The deadline, confirmed by several sources, that was imposed on Nebraska, Missouri, and even Colorado to commit to staying in the Big 12 has completely leaked out into the media.
The small, but meaningful, breaks in the comments of Big 12 school administrators and athletic officials is telling. Even various coaches confirm after meetings with their athletic directors that they are waiting on an answer from primarily Nebraska as to whether they are committed or not.
If the Huskers and any one of the other two schools are out and not 100 percent devoted to the conference then it is a virtual certainty that the league will split up and the six schools asked will end up heading west.
The most important answer will come from Nebraska as they are the key figure in keeping a 12-team or an 11-team Big 12 Conference together. There is also the issue of patience, which seemingly is running out and being forced out by quick action and an all-out breakout of intensity on the part of all involved.
One certain theme is that Texas athletic director DeLoss Dodds has surfaced as a strong leader within the conference athletic directors. That is not a surprise as Dodds was a founding father to the Big 12 and Texas holds a powerful position in the Big 12 and all of the college athletics landscape.
Several sources have reported and said that at the beginning of last week's Big 12 meetings in Kansas City that Dodds set Missouri and Nebraska and their wandering eyes along with the rest of the conference members straight on the role of Texas.
"Everybody stays ready," said Dodds. "Everybody figures out what's best for them and get options…
"We did not start this," he says. "If we need to finish it, we'll finish it."
"I keep going back to that comment from DeLoss," said Oklahoma State atheltic director Mike Holder. "Not many people get out in piublic and say something like that.

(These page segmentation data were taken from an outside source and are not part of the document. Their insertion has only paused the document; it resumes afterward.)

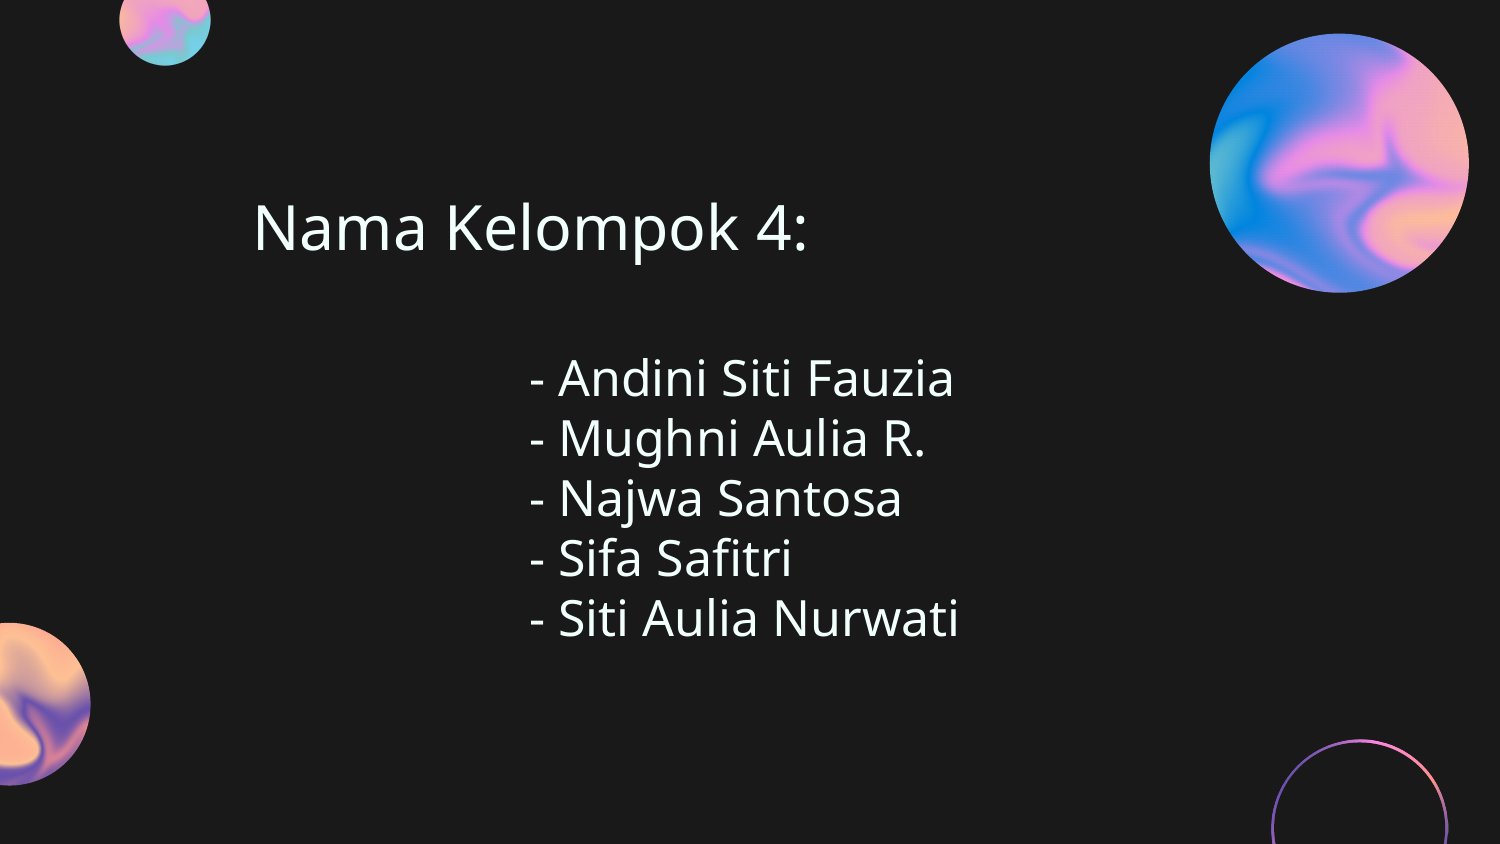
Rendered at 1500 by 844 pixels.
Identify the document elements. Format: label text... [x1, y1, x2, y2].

list - Andini Siti Fauzia - Mughni Aulia R. - Najwa Santosa - Sifa Safitri - Siti Aulia Nurwati [514, 331, 1147, 660]
picture [118, 0, 212, 67]
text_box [1267, 735, 1452, 844]
title Nama Kelompok 4: [237, 99, 870, 278]
picture [1209, 33, 1470, 293]
picture [0, 622, 91, 786]
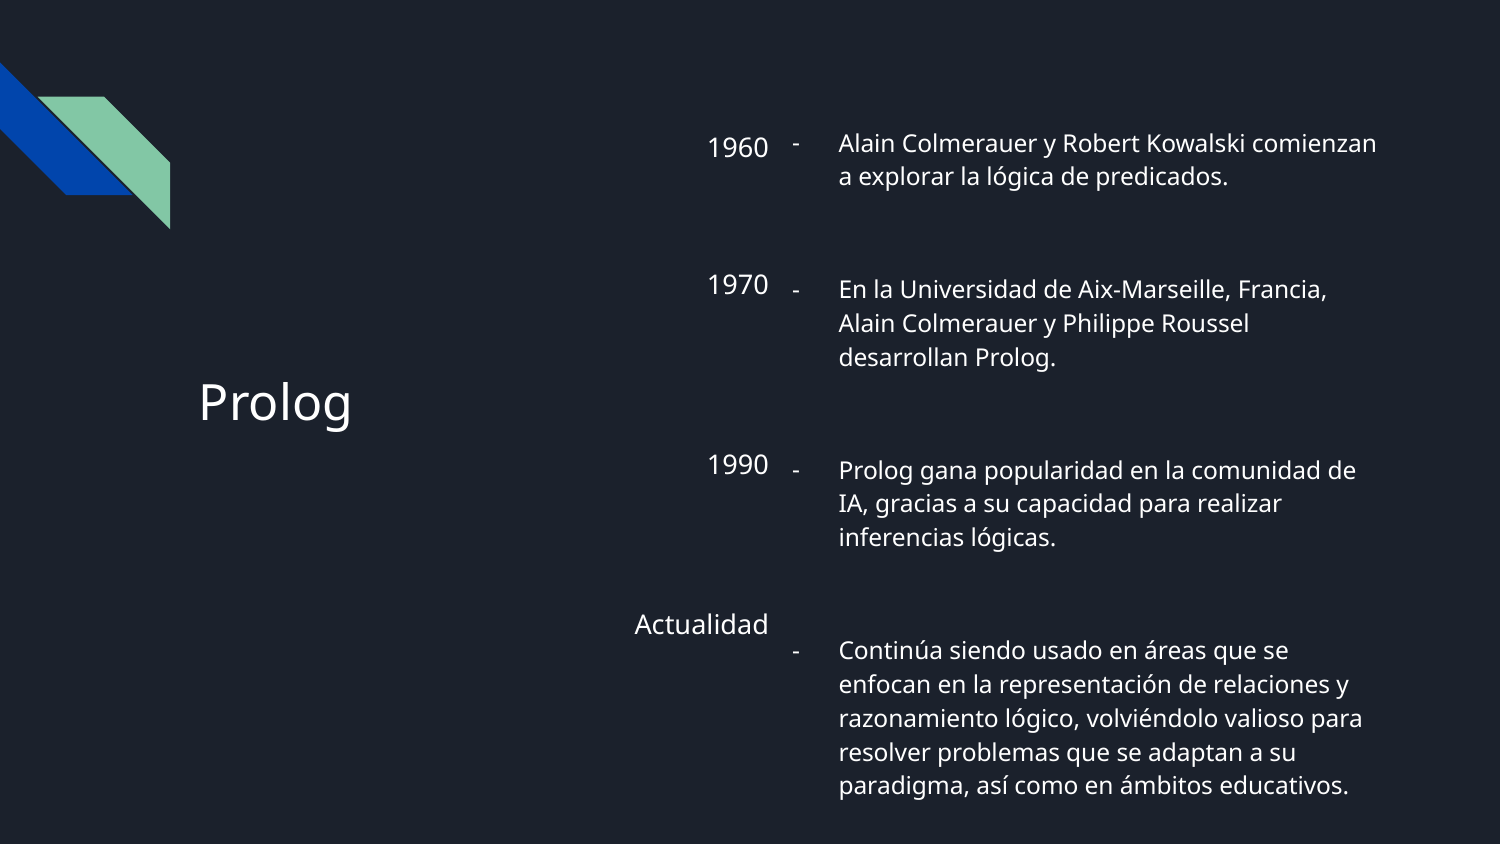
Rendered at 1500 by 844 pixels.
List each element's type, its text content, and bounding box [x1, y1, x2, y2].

subtitle 1970 [430, 253, 784, 337]
subtitle 1990 [430, 432, 784, 516]
subtitle 1960 [430, 115, 755, 199]
subtitle Actualidad [430, 592, 784, 676]
list Alain Colmerauer y Robert Kowalski comienzan a explorar la lógica de predicados. En la Universidad de Aix-Marseille, Francia, Alain Colmerauer y Philippe Roussel desarrollan Prolog. Prolog gana popularidad en la comunidad de IA, gracias a su capacidad para realizar inferencias lógicas. Continúa siendo usado en áreas que se enfocan en la representación de relaciones y razonamiento lógico, volviéndolo valioso para resolver problemas que se adaptan a su paradigma, así como en ámbitos educativos. [755, 108, 1398, 824]
title Prolog [183, 355, 682, 643]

"When you hear him speak it is kind of like E.F. Hutton, when E.F. Hutton speaks, people listen. I think you need to pay attention to what he says because he tells it like it is and he chooses his words wisely," Holder said.
Holder stated again that Oklahoma State's first choice is for the Big 12 to survive and thrive, and that he and the University are committed to that aim. But he also added that because of Oklahoma State's own accomplishments and resources, combined with strong realtionships with powerhouse rivals Texas and Oklahoma, that he felt Oklahoma State would be in a good situation if the Big 12 did falter and other opportunities became necessary.
Our sources indicate that the deadline of Friday may be accurate but that an earlier deadline may also be in place to allow another window of discussion between the parties before the news all goes public on the stated deadline. In other words, don't look away because this whole scenario is moving very fast.